II. QUESTION EN LITIGE

[10] La question dont la Cour est saisie est de savoir si l’appelant était « résident habituel » du Canada au cours de l’année d’imposition 2013.

[11] L’appelant soulève également la question de savoir si les lacunes dans l’avis de réponse empêchent l’intimée de soutenir que l’appelant était « résident habituel ». Plus précisément, l’intimée n’a pas utilisé l’expression « résident habituel » dans son acte de procédure. L’avocat de l’appelant fait également valoir que l’intimée n’avait pas avancé suffisamment d’hypothèses ou invoqué suffisamment de faits pour défendre sa thèse au procès.

III. ANALYSE

[12] Deux témoins ont été appelés à la barre au procès. Il s’agissait de l’appelant et de son fils Moti. Tous deux ont rendu un témoignage crédible sur la vie de l’appelant en Éthiopie entre 2006 et 2017, la rupture du mariage de l’appelant et ses conditions de vie au Canada lors de ses visites, lesquelles étaient fréquentes.

[13] Il s’agit d’une cause difficile. De nombreux faits ont été déposés en preuve par les parties. Pratiquement tous ces faits étaient pertinents quant aux arguments avancés par chaque partie.

[14] Les faits, dans la majorité des cas, n’étaient pas controversés et avaient, pour la plupart, fait l’objet d’une entente avant le procès. Les témoignages des témoins entendus à l’audience n’ont pas été sérieusement mis en doute.

[15] Plusieurs faits supplémentaires et pertinents ont été présentés au procès; ils sont exposés ci-dessous, sous les intitulés « Thèse de l’intimée » et « Thèse de l’appelant ».

[16] Ne me posent nul problème l’insuffisance des hypothèses avancées par le ministre dans la réponse et l’absence de faits substantiels dans la réponse. L’exposé conjoint des faits partiel et les documents déposés en preuve en l’espèce donnent ce qui semble être une description très exhaustive des faits et des éléments de preuve en cause. Les deux parties ont veillé à ce que les faits nécessaires soient correctement déposés en preuve et ont toutes deux très habilement défendu leur thèse au nom de leurs clients [1] .

--*--

**VOTRE OBJECTIF**: D'après le passage, qui sont les deux témoins appelés à la barre au procès ? Appuyez-vous uniquement sur le passage pour répondre.

Données de coordonnées des points clés:
--*--

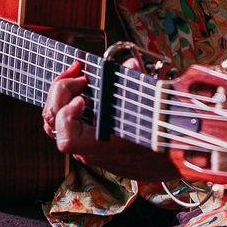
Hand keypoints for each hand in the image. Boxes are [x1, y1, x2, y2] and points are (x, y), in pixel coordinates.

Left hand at [42, 61, 173, 181]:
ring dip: (61, 94)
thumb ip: (140, 86)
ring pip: (55, 122)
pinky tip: (84, 86)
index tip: (83, 97)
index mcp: (100, 147)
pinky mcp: (89, 141)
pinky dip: (68, 102)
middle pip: (53, 122)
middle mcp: (87, 150)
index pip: (66, 138)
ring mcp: (86, 147)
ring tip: (78, 74)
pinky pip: (67, 122)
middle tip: (78, 71)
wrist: (173, 161)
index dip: (67, 115)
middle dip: (60, 89)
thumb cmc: (164, 139)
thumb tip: (130, 65)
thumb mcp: (155, 111)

--*--

**RÉSULTAT DE L'EXERCICE**: L'appelant et son fils Moti.